|
8f8bc0dcf3bc253ae49159d52db049767f476ced "Move string hash function into String
class" had introduced a new getHash64 that, besides returning sal_uInt64 instead
of just sal_Int32, didn't do sampling of only a handful of characters, but
always computed the hash over all characters (as the usage in SfxItemSet and
SdPage appears to require for either performance or approximated correctness).
However, it would be advantageous to keep the stable URE interface as small as
possible. Now, O(1) sampling was apparently considered state of the art when
the rtl string classes were first created, closely copying java.lang.String,
which at that time demanded sampling for hashCode(), too---but never sampling
more than 15 characters, with the obvious (in hindsight, at least) performance
catastrophes, so they changed it to O(n) somewhere along the way.
Based on that, this commit changes the existing hash functions to not do
sampling any more, and removes the newly introduced -64 variants again. (Where
the extended value range of sal_uInt64 compared to sal_Int32 was hopefully not
vital to the existing uses.)
The old implementation used sampling only for strings of length >= 256, so I did
a "make check" build with an instrumented hash function that flagged all uses
with inputs of length >= 256, and grepped workdir/{Cppunit,Junit,Python}Test for
hits.

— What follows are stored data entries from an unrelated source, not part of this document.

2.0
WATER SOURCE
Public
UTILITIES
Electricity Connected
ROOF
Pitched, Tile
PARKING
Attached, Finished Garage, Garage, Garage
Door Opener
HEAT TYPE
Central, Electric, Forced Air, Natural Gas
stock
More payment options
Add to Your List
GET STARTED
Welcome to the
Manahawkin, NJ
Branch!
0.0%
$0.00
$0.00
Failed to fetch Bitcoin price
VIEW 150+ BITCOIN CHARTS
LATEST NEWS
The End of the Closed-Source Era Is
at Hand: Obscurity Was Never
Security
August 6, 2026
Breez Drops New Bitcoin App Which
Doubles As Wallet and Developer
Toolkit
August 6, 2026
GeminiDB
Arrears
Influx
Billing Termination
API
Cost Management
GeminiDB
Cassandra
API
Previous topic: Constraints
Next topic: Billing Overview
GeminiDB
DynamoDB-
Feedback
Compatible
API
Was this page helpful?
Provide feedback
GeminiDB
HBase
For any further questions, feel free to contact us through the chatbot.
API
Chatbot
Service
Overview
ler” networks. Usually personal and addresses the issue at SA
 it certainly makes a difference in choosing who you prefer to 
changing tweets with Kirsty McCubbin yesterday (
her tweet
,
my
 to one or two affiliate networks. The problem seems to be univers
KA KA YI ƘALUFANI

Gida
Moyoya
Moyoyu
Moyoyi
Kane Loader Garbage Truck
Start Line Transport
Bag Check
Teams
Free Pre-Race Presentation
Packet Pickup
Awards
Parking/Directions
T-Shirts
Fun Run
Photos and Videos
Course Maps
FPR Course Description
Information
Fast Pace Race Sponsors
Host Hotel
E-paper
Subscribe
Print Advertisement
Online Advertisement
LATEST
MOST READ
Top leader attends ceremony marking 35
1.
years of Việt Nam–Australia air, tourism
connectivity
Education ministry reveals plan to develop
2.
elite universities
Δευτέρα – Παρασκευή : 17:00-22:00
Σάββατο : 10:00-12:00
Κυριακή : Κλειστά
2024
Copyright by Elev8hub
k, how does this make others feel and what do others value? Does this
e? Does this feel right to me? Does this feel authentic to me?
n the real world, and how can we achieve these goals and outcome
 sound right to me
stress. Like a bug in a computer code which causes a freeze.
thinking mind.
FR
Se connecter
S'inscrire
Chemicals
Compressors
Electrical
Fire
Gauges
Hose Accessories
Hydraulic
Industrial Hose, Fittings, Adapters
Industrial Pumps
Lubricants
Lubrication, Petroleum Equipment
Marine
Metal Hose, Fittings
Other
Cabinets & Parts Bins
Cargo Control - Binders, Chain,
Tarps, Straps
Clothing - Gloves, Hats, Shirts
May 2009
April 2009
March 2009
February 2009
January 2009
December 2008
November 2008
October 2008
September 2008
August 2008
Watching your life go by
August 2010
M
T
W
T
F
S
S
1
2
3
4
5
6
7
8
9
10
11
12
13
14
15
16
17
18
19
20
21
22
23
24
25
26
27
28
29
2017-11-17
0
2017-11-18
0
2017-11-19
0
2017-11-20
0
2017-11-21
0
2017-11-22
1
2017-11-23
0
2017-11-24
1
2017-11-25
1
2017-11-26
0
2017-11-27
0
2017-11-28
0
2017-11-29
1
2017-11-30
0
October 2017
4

Of the 2849 hits encountered, 2845 where in the range from 256 to 295
characters, and only the remaining four where of 2472 characters. Those four
were from CppunitTest_sc_subsequent_filters_test, importing long text into a
cell, causing ScDocumentImport::setStringCell to call
svl::SharedStringPool::intern, which internally uses an unordered_set. These
results appear to justify the change.
Change-Id: I78fcc3b0f07389bdf36a21701b95a1ff0a0d970f
|